Selçuklular Nikaia’da
1071 Malazgirt Savaşı ile beraber Selçuklula Anadolu’ya girmeye başlayınca öncüler, akıncılar Nikaia’ya kadar gelirler. Süleyman Şah, 1075 yılında kenti ele geçirip başkent ilan eder. Kentin Selçuklu başkentliği çok uzun sürmez. Selçuklu’daki iç çekişmeler ve Bizans’ın kente saldırması 1081’de bu başkentliğin bitmesine sebep olur.

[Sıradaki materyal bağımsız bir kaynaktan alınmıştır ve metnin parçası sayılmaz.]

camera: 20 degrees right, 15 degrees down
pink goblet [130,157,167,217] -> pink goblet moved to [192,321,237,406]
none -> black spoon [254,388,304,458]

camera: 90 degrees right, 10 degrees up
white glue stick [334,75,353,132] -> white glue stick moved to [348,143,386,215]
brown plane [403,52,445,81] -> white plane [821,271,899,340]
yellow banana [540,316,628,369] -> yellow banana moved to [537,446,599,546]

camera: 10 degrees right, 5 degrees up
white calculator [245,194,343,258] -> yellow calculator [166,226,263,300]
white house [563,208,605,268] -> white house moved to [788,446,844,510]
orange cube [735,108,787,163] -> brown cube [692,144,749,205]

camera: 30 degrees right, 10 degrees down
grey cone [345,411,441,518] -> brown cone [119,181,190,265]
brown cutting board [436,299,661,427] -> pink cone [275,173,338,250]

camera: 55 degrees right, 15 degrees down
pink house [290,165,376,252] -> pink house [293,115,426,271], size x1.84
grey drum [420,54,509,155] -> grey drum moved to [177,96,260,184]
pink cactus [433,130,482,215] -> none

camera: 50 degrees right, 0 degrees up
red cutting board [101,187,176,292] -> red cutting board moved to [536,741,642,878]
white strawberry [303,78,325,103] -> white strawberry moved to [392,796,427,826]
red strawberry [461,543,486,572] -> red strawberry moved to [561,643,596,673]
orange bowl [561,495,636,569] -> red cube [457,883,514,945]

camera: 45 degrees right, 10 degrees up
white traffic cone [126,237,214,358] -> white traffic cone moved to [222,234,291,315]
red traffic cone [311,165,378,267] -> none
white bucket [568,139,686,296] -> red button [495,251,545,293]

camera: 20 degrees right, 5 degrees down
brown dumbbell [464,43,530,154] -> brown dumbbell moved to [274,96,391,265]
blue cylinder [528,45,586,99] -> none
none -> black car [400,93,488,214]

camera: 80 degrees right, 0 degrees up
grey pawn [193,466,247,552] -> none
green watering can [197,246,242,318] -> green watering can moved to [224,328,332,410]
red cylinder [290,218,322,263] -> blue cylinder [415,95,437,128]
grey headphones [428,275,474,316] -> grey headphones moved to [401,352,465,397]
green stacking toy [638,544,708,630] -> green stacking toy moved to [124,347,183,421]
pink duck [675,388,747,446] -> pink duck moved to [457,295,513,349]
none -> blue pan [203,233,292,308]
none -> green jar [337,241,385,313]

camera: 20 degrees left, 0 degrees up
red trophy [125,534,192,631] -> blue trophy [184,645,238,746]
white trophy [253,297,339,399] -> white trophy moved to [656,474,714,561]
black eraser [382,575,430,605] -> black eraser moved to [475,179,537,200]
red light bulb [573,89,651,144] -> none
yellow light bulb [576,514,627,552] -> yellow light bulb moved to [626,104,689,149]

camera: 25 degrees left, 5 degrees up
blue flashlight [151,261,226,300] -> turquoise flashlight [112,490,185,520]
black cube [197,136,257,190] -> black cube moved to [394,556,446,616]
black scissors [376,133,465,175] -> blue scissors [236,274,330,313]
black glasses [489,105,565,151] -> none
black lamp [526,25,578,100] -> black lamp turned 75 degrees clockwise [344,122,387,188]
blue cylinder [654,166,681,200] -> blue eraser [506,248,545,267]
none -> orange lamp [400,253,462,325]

Haçlı Seferleri ile yine sürekli bir savaş meydanına dönen Nikaia için kara günler başlar. Haçlılar, Bizans ve Selçuklular arasında el değiştiren bir kente dönüşür.
Bizans’ın Yeni Başkenti Nikaea
4. Haçlı Seferi, Bizans için de büyük bir yıkıma sebep olur. Konstantinopolis’e gelen Haçlılar, şehri istila ederler. 1204-1261 yılları arasında bölgede egemen olacak bir Latin İmparatorluğu kurulur. Bu süre zarfında Nikaia’ya gelen Laskarisler ailesinden Theodor Laskaris imparatorluğunu ilan eder ve artık Nikaia Bizans’ın başkenti olur. 4 Bizans İmparatorunun taç giydiği kent başkent Nikaia olur.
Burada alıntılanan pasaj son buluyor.